Тут же, греясь на солнышке, прохаживается раненый командир батареи. На его лице тоже написано удовольствие: он выполнил свой долг и теперь пользуется законным отдыхом. Он ранен в плечо австрийской шрапнельной пулей.

– Австрийцы стреляют хорошо. Мы понесли крупные потери. Необходимо, чтобы орудийная прислуга не забывала засыпать промежутки между нижним щитом орудия и землей. Это очень важно: из-под щитов бьют шрапнельные пули. У нас много ранений в ноги.

– Ну, хорошо, может быть и так. На всякий случай будем помнить. Спасибо за совет.

Лошади напоены. Эшелон отходит. В дверях санитарного вагона стоит сестра милосердия с Георгиевской медалью на груди и провожает нас глазами.

– Возвращайтесь со славою, – говорит она нам на прощание.

Поезд мчится дальше.

* * *

На следующей остановке впервые видим пленных. Это австрийцы-поляки. Между ними – германский кавалерист. Пленных сейчас же обступают солдаты, суют им колбасу, хлеба, папиросы. Австрийцы, видимо, чувствуют себя неплохо и охотно вступают в разговор. Больше всего нас интересует их военная, невиданная еще нами форма, хотя мы сейчас же разочаровываемся: форма непрактична и некрасива.
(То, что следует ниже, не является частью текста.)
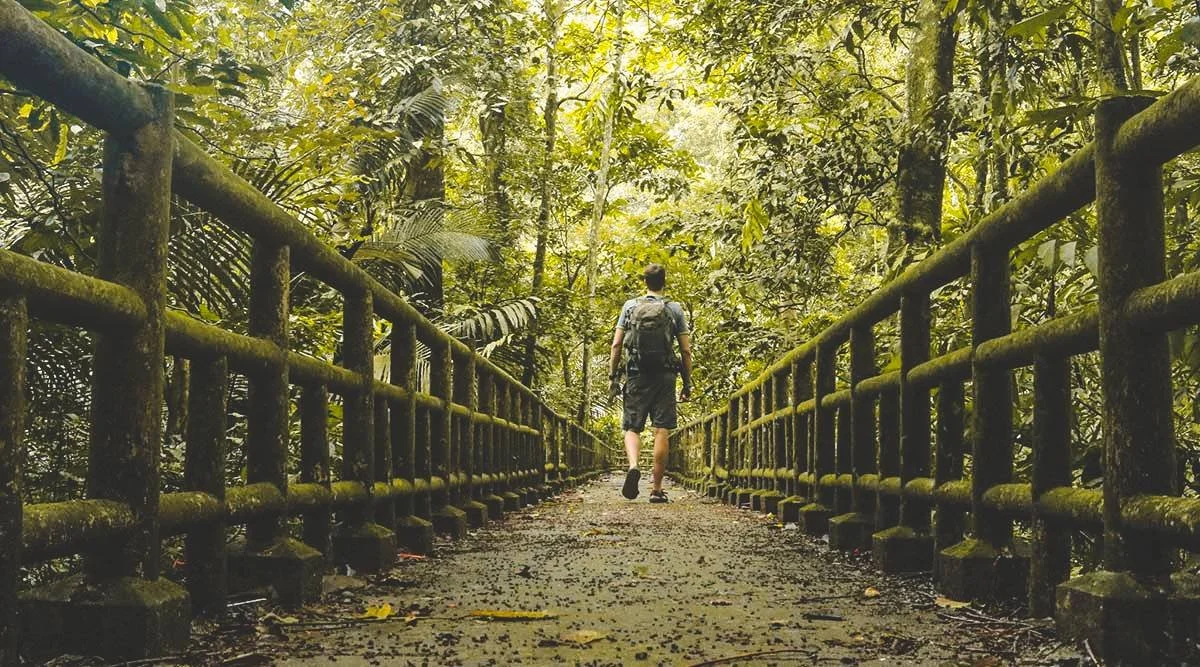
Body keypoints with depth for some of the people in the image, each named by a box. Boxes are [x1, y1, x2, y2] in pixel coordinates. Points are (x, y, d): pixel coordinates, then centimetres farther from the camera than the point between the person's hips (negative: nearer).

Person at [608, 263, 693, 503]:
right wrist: (687, 384, 10)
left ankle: (633, 466, -21)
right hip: (664, 376, 0)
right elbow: (686, 351, 3)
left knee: (632, 428, 7)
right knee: (661, 431, 1)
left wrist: (613, 378, 7)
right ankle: (657, 489, 2)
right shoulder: (674, 309, 4)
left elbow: (616, 345, 2)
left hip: (636, 375, 1)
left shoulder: (630, 307, 6)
Их обмотки и ботинки вызывают у наших солдат целый поток острот:

– Что, пан, у вашего Франца-Иосифа не хватает кожи на голенища солдатам?

– Нет, братцы, это компрессы, чтобы, значит, не простужались, потому народ-то больно лядащий.
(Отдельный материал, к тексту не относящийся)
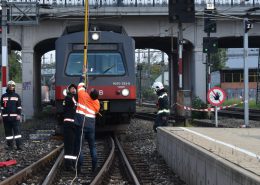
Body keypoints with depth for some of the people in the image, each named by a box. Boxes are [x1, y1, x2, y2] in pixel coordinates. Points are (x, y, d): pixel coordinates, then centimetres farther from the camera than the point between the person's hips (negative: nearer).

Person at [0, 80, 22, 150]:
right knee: (8, 131, 5)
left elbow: (19, 106, 4)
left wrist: (19, 114, -5)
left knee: (17, 130, -7)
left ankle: (18, 145, -7)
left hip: (15, 117, -2)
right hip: (6, 117, 2)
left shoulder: (17, 96, 6)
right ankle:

– А зимой-то тоже в обмоточках и в штиблетах? Смотрите, паны, в штиблетах-то холодно будет – снегу понабьется.

Немец не показывался, а все же интересно посмотреть и на него.
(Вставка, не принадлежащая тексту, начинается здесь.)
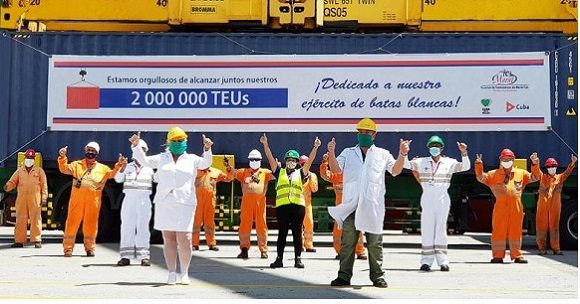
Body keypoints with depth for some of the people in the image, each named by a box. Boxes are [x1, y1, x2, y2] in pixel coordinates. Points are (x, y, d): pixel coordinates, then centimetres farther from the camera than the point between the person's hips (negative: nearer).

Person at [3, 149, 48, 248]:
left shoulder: (39, 171, 10)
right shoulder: (19, 171, 17)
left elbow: (44, 185, 6)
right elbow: (12, 181, 11)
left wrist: (44, 198, -3)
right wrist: (7, 186, -13)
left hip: (35, 199, -3)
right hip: (21, 199, 3)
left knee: (35, 219, -5)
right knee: (20, 219, 2)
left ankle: (37, 240, -3)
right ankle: (19, 241, 7)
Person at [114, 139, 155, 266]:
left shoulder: (149, 168, 10)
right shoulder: (128, 167, 12)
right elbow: (118, 179, 1)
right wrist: (122, 167, -14)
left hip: (144, 200, -1)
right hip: (129, 199, 1)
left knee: (143, 227, -1)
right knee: (127, 227, 0)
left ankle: (144, 256, 0)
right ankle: (125, 256, 3)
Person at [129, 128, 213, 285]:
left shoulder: (191, 159, 11)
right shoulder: (162, 158, 17)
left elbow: (206, 163, -4)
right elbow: (144, 160, 15)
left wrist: (207, 149, -21)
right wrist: (135, 145, 1)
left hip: (184, 204, -2)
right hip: (164, 203, 2)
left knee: (184, 240, -10)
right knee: (168, 239, 2)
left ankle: (184, 273, 4)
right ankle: (172, 273, 7)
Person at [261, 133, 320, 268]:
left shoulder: (300, 173, 14)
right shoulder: (279, 172, 14)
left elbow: (309, 160, 5)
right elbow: (271, 158, 7)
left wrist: (315, 147, -5)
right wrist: (265, 145, -1)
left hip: (298, 205, 0)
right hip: (282, 205, 0)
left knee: (297, 233, 3)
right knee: (282, 233, 3)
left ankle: (298, 258, 7)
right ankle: (279, 259, 6)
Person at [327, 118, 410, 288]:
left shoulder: (382, 154, 13)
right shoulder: (348, 153, 14)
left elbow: (395, 171, 2)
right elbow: (336, 169, 1)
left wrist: (402, 154, -14)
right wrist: (331, 153, -17)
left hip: (373, 205, -1)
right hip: (351, 204, 1)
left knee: (374, 242, 2)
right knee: (347, 242, 1)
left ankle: (377, 276, 9)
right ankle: (344, 276, 4)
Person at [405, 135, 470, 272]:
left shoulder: (449, 163, 4)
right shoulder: (422, 162, 6)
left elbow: (466, 167, -4)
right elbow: (405, 164, 4)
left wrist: (464, 153, -19)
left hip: (442, 200, -1)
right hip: (427, 199, 1)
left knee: (441, 230, 0)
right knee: (426, 230, 0)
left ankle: (442, 261, 3)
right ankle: (426, 261, 2)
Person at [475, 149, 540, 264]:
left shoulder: (521, 173, 18)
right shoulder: (493, 174, 14)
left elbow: (534, 177, 17)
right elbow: (481, 178, 7)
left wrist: (535, 165, 3)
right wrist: (479, 165, -7)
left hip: (516, 207, 1)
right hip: (500, 206, -1)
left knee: (515, 231, 4)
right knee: (498, 230, 0)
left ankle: (517, 255, 12)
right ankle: (498, 255, 6)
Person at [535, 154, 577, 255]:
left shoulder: (560, 178, 12)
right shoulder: (542, 177, 11)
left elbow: (567, 172, -3)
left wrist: (573, 163, -20)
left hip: (555, 206, 0)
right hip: (543, 205, 0)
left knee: (554, 226, 3)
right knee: (542, 226, 2)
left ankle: (555, 248, 7)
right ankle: (542, 248, 7)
– Эй, германишер! – крикнул в вагон офицер 5-й батареи М. А. Гофман.

– Глейх! – Через минуту-две, на ходу застегивая пуговицы мундира, легким прыжком на платформу вскочил молодой германец и, увидев офицеров, вытянулся в струнку. Он сразу расположил к себе: чистенький, подтянутый, он готов сейчас же ответить на все вопросы.

– Ты как попал в плен?

– Взят во время фуражировки вашими казаками. Подо мной убили лошадь.

– А императора своего любишь?

Тут немец не выдержал: он поднял к небу глаза и с каким-то особенным восторженным чувством произнес:

– О, кайзер!

Какой контраст с австрийцами, растрепанными, в расстегнутых грязных мундирах. Сапоги нечищеные, сами они немытые, нечесаные. Когда мы подошли к ним, они даже не встали.

– Я убил своего офицера, а сам сейчас же сдался в плен, – заявил один из них.

Какая гадость. Пропала всякая охота разговаривать с ними, и мы отошли в сторону.

* * *

Я получил официальное сообщение о направлении эшелона на австрийский фронт. Кажется, этой новостью все довольны. Хотя мы еще не были в боях, но слышали уже немало об обоих противниках и по чувству, свойственному всем людям: лучше, где легче, – мы поверили в благосклонность к нам нашей Судьбы.

Брест-Литовск.

Но что это? Не верим своим глазам: 4-я и 5-я батареи разгружаются. Эшелон встречает командующий дивизионом подполковник В. В. Попов.

– Да, да… Вы должны сейчас же выгрузиться. Бригада получила назначение в состав гарнизона крепости. Да, вот, действительно, сначала получили определенное приказание следовать на австрийский фронт, а сейчас неожиданное изменение. Видите ли, по словам коменданта станции, мы должны были проследовать через Брест двое суток тому назад, но так как мы опоздали, вместо нас двинули спешно 61-ю бригаду, бывшую в составе гарнизона крепости, а нас теперь ставят на ее место.

– Но ведь мы не опоздали: мы выехали точно по мобилизационному плану. О каких двух сутках они говорят?

– Да, конечно. Но спорить с ними не приходится – все равно им ничего не докажешь, и мы должны только беспрекословно подчиниться.